The House will resume its probe into the PhilHealth mess next Tuesday, August 11th.
“I have my own conclusion, but it is not for me to decide because this is the whole committee. We will incorporate [the findings] if there will be a recommendation for prosecution against those who may be liable. That’s where it’s going to come out, the senator said.
“But I have my own opinion because I was there the whole time the hearing was taking place,” he added.
In a separate online interview, Senate President Vicente Sotto III said PhilHealth President Ricardo Morales could either have been “blindsided” by his subordinates, who had been in office for years before him, or that he was protecting some of his officials.
In July 2019, President Rodrigo Duterte Morales, a retired Army Brigadier General, appointed PhilHealth President and CEO to presumably release the Office of Corruption.
He is either blindsided, blindsided or he protects them. There is nothing in between, “said Sotto.
“At least I didn’t go down without explaining myself first. Now I hope the other side is not true, which is that he knew everything was happening, he said, speaking partly in Filipino.
“It’s because you read his answer now,” he continued. “Others think he was blinded. Others believe, based on his answers, that he covers for his colleagues. You can derive it from there. “
Lacson also had a similar observation that Morales was either “misled” by his people or “coordinated.”
During the hearing, Morales admitted that he was informed by his then Executive Assistant about a possible discrepancy in the proposed procurement of CISCO Catalyst Switches.
However, he signed a document approving it, citing a presumption of regularity.
“The documents I signed go to several processes. They go to several [officials] who are supposed to do their due diligence before it reaches me for approval, ”said the PhilHealth manager at the previous hearing.
“So I assumed, sir, in this case, that the figures presented to me were the correct and correct figures for the goods we bought,” he added. “I assumed there were no problems with the final price, that it was the right amount.”
Senators had also persuaded Morales to promote four officials who are currently facing transplant complaints about their alleged involvement in the WellMed “ghost” dialysis cheat revealed in 2019.
Morales insisted that he was not aware that complaints had been lodged against the officials he had promoted.
He also denied that he was a “coddler” of a “syndicate” within the agency that allegedly fetched P15 billion in funds through various systems.
Still, Sotto said, “Right now I would still give him the benefit of the doubt. There is also the possibility that they cheated on him. And if what they told him was not correct, not correct, then they lied. “
According to Sotto, the Senate is still preparing its committee report and is likely to finalize it after next week’s hearing.

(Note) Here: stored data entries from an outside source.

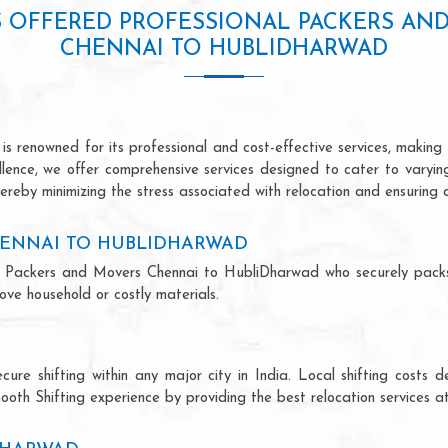
S OFFERED PROFESSIONAL PACKERS AN
CHENNAI TO HUBLIDHARWAD
renowned for its professional and cost-effective services, making u
ellence, we offer comprehensive services designed to cater to varyi
ereby minimizing the stress associated with relocation and ensuring 
HENNAI TO HUBLIDHARWAD
onal Packers and Movers Chennai to HubliDharwad who securely pac
ve household or costly materials.
ecure shifting within any major city in India. Local shifting cos
ooth Shifting experience by providing the best relocation services at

“We are still working on some points. I would rather not let the cat out of the bag. We are already working on some points that are very obvious during the negotiations, “he said.
Asked whether the committee would recommend filing charges against those involved in issues of corruption in the state-owned insurance company, Sotto said: “Sure. It’s really safe. “
Sotto added that Presidential Anti-Corruption Council (PACC) commissioner Greco Belgica would be invited to attend the next hearing to share the results of his own investigation into the alleged PhilHealth irregularities.